§ What the task requires: Among the entries that follow, find every line with the word "black" and list it.

Top of Material for this task

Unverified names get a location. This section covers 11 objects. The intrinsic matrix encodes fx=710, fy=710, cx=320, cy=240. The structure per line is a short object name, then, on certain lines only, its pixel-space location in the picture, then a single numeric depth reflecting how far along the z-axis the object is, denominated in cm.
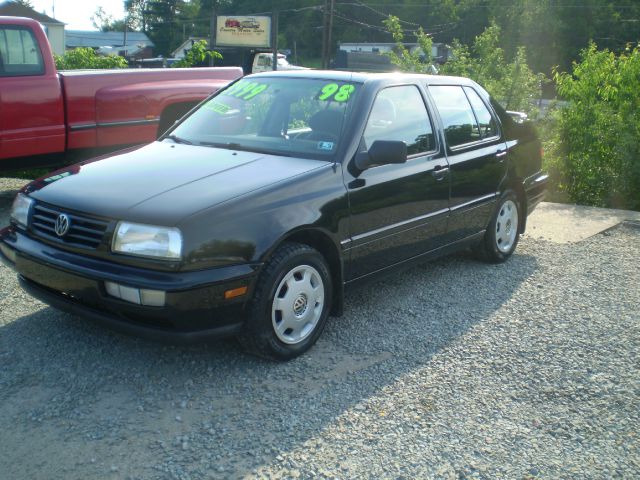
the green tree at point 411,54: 1302
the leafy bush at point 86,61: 1266
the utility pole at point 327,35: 3546
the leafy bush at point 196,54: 1245
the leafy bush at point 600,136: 1016
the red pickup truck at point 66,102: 743
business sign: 4488
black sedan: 362
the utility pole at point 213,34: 4316
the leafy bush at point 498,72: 1241
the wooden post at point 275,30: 2580
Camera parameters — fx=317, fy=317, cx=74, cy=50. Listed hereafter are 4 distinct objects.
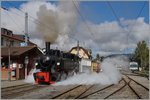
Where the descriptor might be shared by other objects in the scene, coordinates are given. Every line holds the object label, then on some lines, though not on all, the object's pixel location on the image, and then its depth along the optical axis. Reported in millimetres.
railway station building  32281
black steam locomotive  24797
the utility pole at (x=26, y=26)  35456
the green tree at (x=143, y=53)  74119
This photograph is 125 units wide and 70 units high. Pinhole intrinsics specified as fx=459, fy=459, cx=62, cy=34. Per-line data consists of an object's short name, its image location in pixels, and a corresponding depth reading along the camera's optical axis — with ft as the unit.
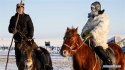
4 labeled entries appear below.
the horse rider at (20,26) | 43.19
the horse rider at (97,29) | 42.39
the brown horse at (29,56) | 42.24
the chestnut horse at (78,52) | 39.27
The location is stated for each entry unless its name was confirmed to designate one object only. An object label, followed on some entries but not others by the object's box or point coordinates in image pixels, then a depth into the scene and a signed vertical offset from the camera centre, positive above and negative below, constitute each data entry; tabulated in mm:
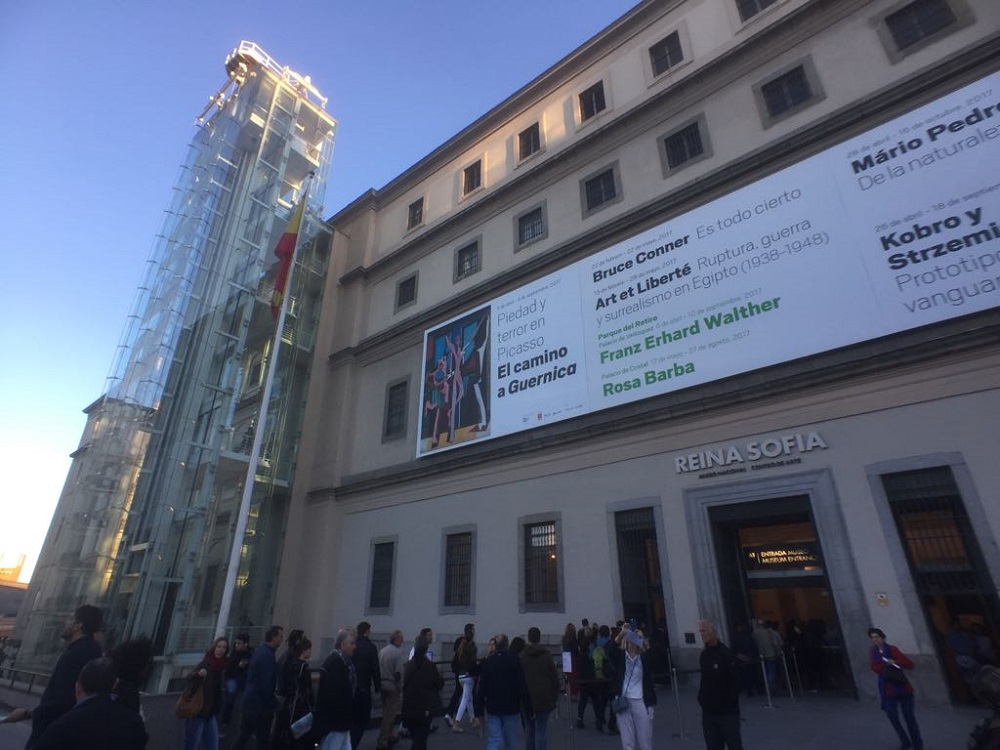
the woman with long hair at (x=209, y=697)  8172 -902
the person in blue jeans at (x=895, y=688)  7578 -769
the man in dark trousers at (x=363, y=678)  7703 -619
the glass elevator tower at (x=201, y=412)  18094 +7635
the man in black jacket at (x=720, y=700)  6641 -785
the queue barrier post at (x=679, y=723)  9348 -1459
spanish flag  21234 +13210
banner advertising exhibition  11844 +8007
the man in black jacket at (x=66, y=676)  5152 -396
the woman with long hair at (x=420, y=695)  7762 -846
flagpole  15684 +3711
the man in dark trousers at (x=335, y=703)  6570 -786
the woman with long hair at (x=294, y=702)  7168 -892
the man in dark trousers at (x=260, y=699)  8094 -912
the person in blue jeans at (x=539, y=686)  8008 -749
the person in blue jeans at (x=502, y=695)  7609 -816
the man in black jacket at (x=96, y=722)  3427 -523
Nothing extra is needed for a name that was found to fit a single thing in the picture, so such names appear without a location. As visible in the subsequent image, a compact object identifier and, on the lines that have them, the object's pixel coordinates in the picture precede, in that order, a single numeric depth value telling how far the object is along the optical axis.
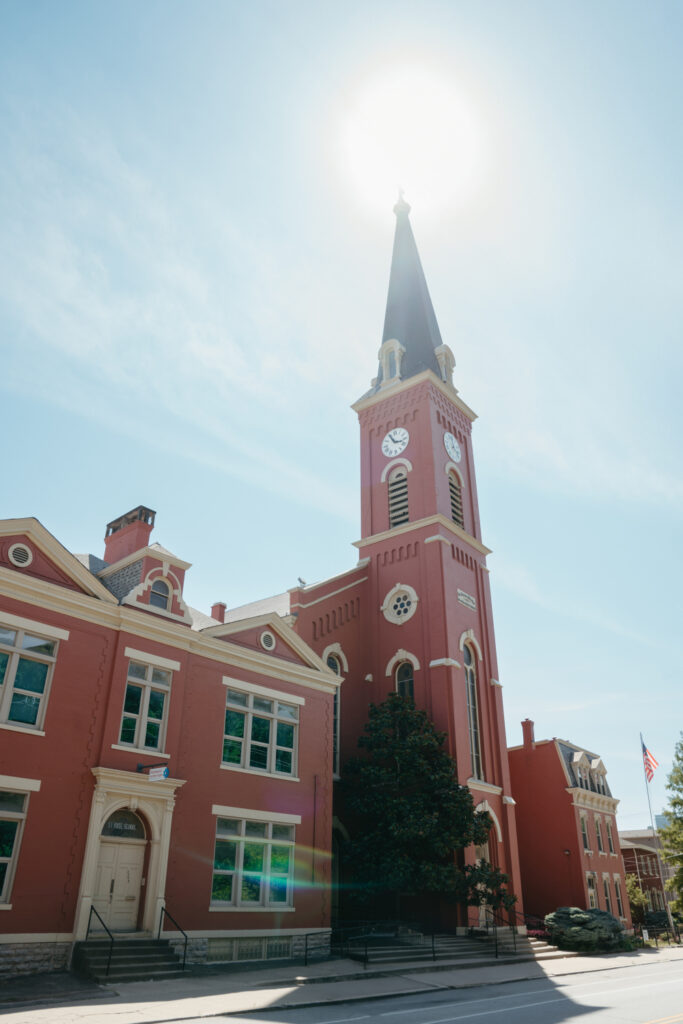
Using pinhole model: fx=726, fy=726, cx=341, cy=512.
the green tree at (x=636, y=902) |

Bottom of Material for this task

§ Reply:
black sedan: 362
black steam locomotive  24797
the man in black jacket at (x=720, y=700)  6641 -785
the man in black jacket at (x=66, y=676)  5152 -396
the man in black jacket at (x=96, y=722)  3427 -523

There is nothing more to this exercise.